How these numerous contests played out is a dramatic story that is well told by Costanzo. In numerous ways, the contests of this early phase of Washington's history are similar to those that played out in many of the nation's other growing urban centers. In Washington, though, where the interests of members of Congress focus on the consequences of federal actions for their own corners of the nation, concerns about governing the nation's capital understandably took a distant back seat. This aspect of Washington's local governance continues with dramatic consequences to the present day.

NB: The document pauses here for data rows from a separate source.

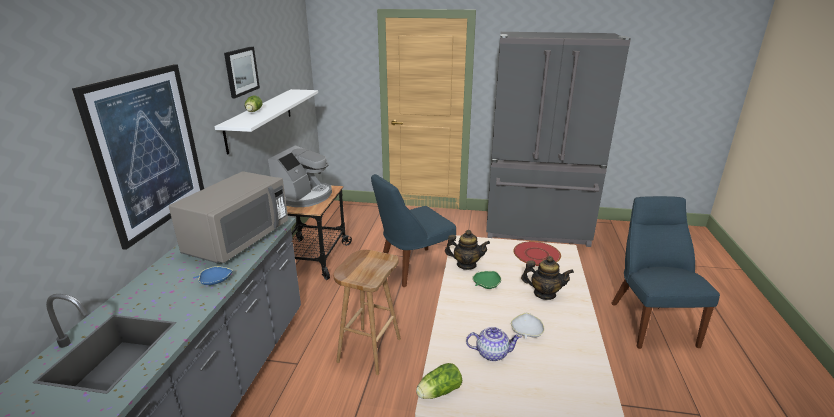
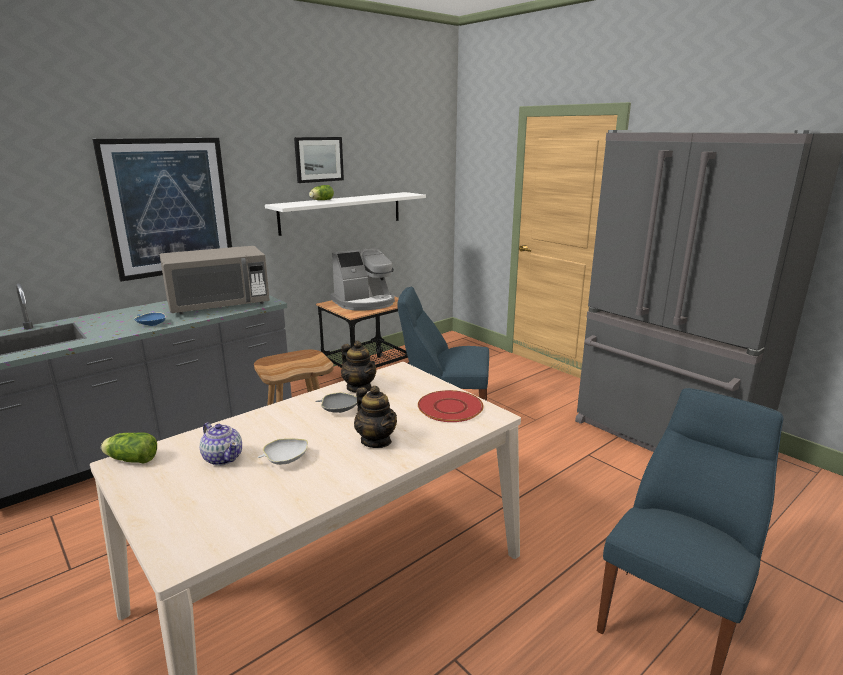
camera: 40 degrees right, 5 degrees down
green bowl [472,271,501,289] -> grey bowl [315,392,357,413]

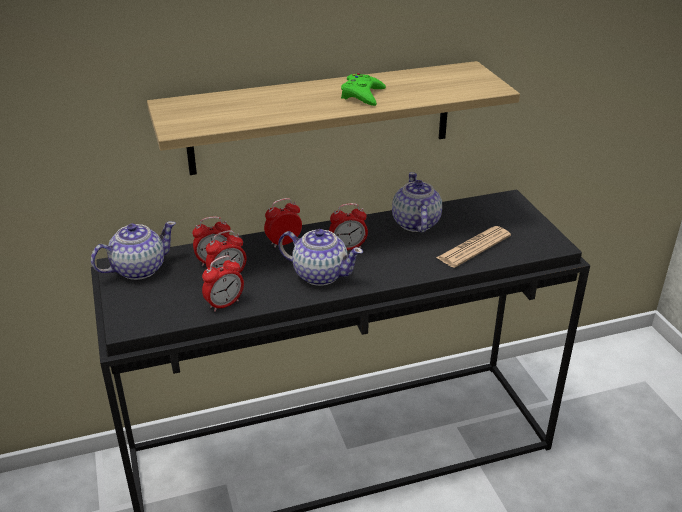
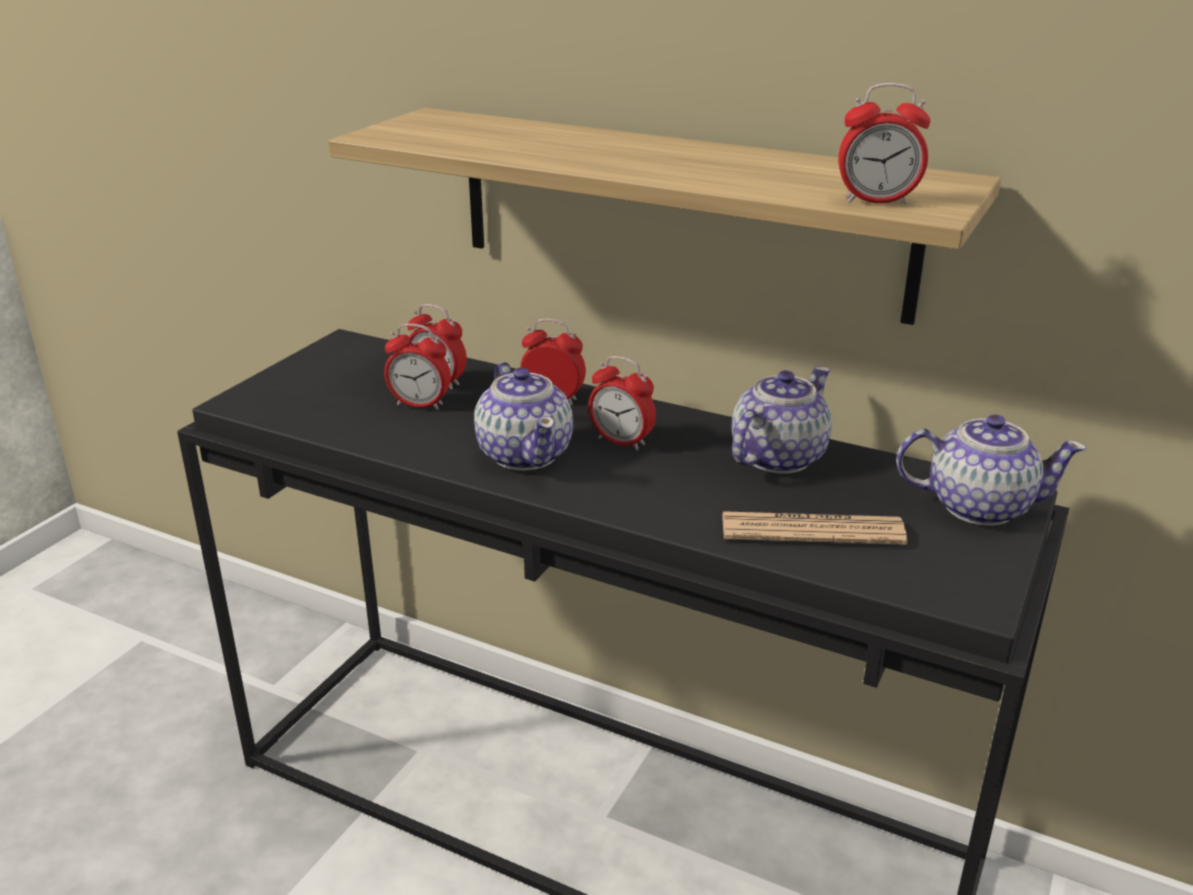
camera: 45 degrees right, 5 degrees down
teapot [91,221,176,280] -> teapot moved to [896,415,1087,526]
alarm clock [202,256,244,312] -> alarm clock moved to [838,83,931,205]
green game controller [341,73,386,106] -> none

Costanzo's account of Washington's initial decades focuses on the transformation of its physical space. A reader's understanding of those transformations would gain much from far larger maps than the three-by-four-inch ones that are provided—my reading was assisted by regularly referencing a set of maps that record the spatial evolution of Washington by depicting individual buildings and infrastructure from 1800 into modern times (CitationPassonneau and Partners 1993). Nonetheless, Costanzo makes a valuable contribution; his work proves the value of publishing doctoral dissertations and their extensive examinations of primary source materials. He has provided an account that I recommend as a starting point for understanding Washington's formative decades. I have no doubt that the “Early American Places” series would be enriched by the inclusion of doctoral dissertations prepared by geographers addressing historical topics as well.

Washington has morphed into a metropolis of 6 million residents. It is filled with national monuments and museums that are visited by more than 20 million visitors annually. It belongs to all Americans, and its ongoing decision-making contests should be of interest to all, if for no other reason than comparative purposes. Costanzo provides a worthy account of the historical foundations of many of these contemporary contests.

References

  • Joseph Passonneau and Partners. 1993. Monumental center of Washington D.C. [map]. 78 × 105 cm., ca. 1:4,800; plus four maps and text on verso. Washington, DC: Joseph Passonneau and Partners.